▶ What this task involves: From the data below, return all lines holding the string "object".

▶ Exercise input:
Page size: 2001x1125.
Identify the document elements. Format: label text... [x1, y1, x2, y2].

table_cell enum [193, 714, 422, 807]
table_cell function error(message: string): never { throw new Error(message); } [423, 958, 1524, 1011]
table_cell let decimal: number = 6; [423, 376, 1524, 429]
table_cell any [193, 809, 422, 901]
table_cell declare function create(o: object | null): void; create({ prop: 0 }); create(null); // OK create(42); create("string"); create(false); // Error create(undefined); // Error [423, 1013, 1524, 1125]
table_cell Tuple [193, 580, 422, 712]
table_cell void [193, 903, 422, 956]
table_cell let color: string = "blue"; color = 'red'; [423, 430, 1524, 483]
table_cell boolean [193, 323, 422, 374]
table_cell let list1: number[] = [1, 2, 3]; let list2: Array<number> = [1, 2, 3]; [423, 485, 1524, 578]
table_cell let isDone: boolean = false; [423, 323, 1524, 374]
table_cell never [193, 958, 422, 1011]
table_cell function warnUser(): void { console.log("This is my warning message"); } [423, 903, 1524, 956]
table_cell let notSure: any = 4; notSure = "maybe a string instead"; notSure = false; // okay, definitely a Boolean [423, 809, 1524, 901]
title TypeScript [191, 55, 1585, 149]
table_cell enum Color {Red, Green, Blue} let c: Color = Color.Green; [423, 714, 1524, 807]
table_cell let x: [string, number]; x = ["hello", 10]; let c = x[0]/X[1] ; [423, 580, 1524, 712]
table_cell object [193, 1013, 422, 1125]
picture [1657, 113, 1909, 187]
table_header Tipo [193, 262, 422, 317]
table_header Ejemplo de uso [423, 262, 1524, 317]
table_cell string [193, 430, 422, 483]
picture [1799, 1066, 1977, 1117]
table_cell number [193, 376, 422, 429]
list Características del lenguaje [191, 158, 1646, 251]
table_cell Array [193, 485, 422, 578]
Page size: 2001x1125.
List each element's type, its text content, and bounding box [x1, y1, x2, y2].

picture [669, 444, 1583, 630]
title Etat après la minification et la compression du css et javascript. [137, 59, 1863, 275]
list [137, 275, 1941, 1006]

▶ Exercise answer:
table_cell declare function create(o: object | null): void; create({ prop: 0 }); create(null); // OK create(42); create("string"); create(false); // Error create(undefined); // Error [423, 1013, 1524, 1125]
table_cell object [193, 1013, 422, 1125]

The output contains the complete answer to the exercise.